As he falls to the ground from a football tackle, a boy’s brain shakes in its skull from the impact. He begins to experience dizziness and balance problems in the hours and days that follow, and a visit to his doctor confirms that he has a concussion, a mild traumatic brain injury.
The physician explains to the boy’s parents to be on the lookout during his recovery process for mood disruptions and cognitive problems such as difficulty concentrating, learning, and remembering. While these are common concussion symptoms that can be seen outwardly, much less is known about what is happening inside the brain during and after concussions.
Scientists at The Children’s Hospital of Philadelphia want to zoom in to better understand the basic science of how and why these effects occur. Their goal is to develop targeted treatments that could someday accelerate recovery and even prevent some clinical symptoms and damage.
Akiva Cohen, PhD, an investigator at CHOP and research associate professor of Anesthesiology and Critical Care at the Perelman School of Medicine at the University of Pennsylvania, is at the forefront of discovery of the neurobiology of brain injury. His lab has focused on a variety of brain regions to describe the cellular and molecular nature of impairment in emotional stability, working memory, and spatial memory, among other functions.

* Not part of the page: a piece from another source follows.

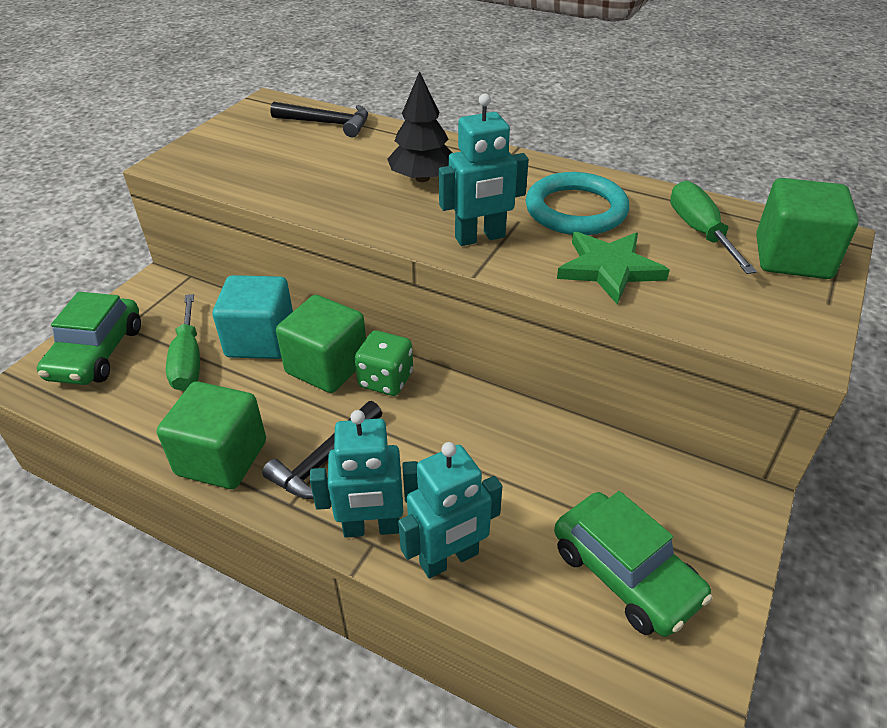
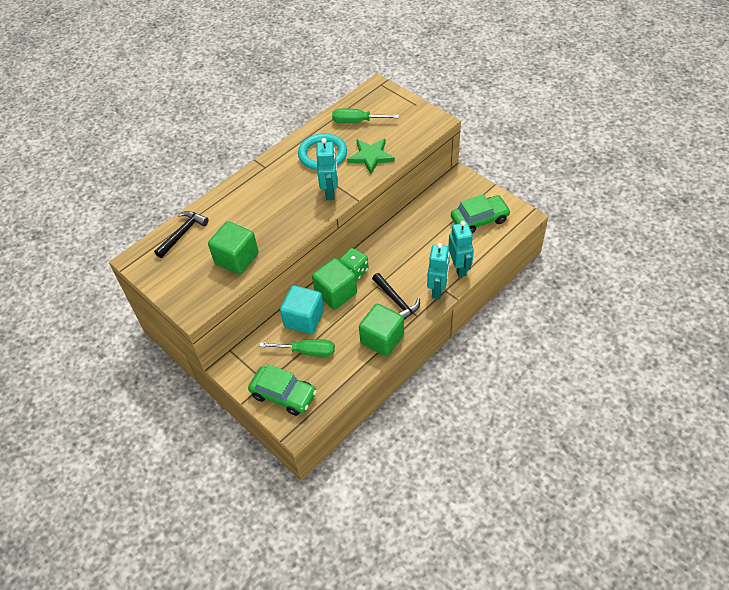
camera: 70 degrees left, 10 degrees up
black tree [387,71,452,182] -> none
green cube [756,178,859,279] -> green cube moved to [208,221,259,275]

In a new study funded by the National Institutes of Health, Dr. Cohen and colleagues are testing whether a specific set of neurons implicated in cognitive impairment could be a useful target for future therapies to restore cognitive function after concussion.
“We are looking at specific neurons in the hippocampus that are frequently damaged by traumatic brain injury and are also important in learning and memory,” said Brian Johnson, PhD, a research associate in Dr. Cohen’s lab who leads this project.
In general, brain injuries cause shifts in the complex and delicate balance between “stop” and “go” signaling systems for activation and inhibition in different directions in different regions of the brain. The study team is focusing on CCK positive interneurons from the CA1 region of the hippocampus, which are part of the brain’s “stop” system. Like other “stop” neurons, when activated, they release the chemical GABA to signal other neurons to shut down their activity. These particular neurons shut down processes involved in learning and memory.
In the new study, Dr. Cohen and Dr. Johnson are working with an unusual model of brain injury in mice. The CCK interneurons in the hippocampus region CA1, and no other cells in the body, have been genetically altered to be responsive to a drug they can use to experimentally silence these cells’ “stop” signal without affecting the animal in any other way. (They are building this specialized model with a technique called designed receptors exclusively activated by designed drugs, or DREADDS, in which a viral vector implants only these specific cells with a receptor channel for the desired drug.)
With this experimental setup, the team can proceed with classic behavioral experiments — seeing how well or poorly the animals learn or remember to avoid a negative stimulus when their CCK interneurons are active, compared to when researchers have injected the drug intended to restore normal brain function by deactivating these cells.
“We are using behavior as a bioassay,” Dr. Cohen said. “If we take these neurons that are altered after brain injury and we make them quiescent so they can’t release GABA, will we mitigate the problem or even restore the hippocampal effects to normal?”
The team will cross-check these experiments with in vitro investigations to see if adding the designed drug to the modified CCK interneurons does indeed restore normal outputs of other cells in the hippocampus. If successful, these findings would point toward a need for further studies to find ways to target these neurons in future clinical therapies for cognitive impairment resulting from concussion.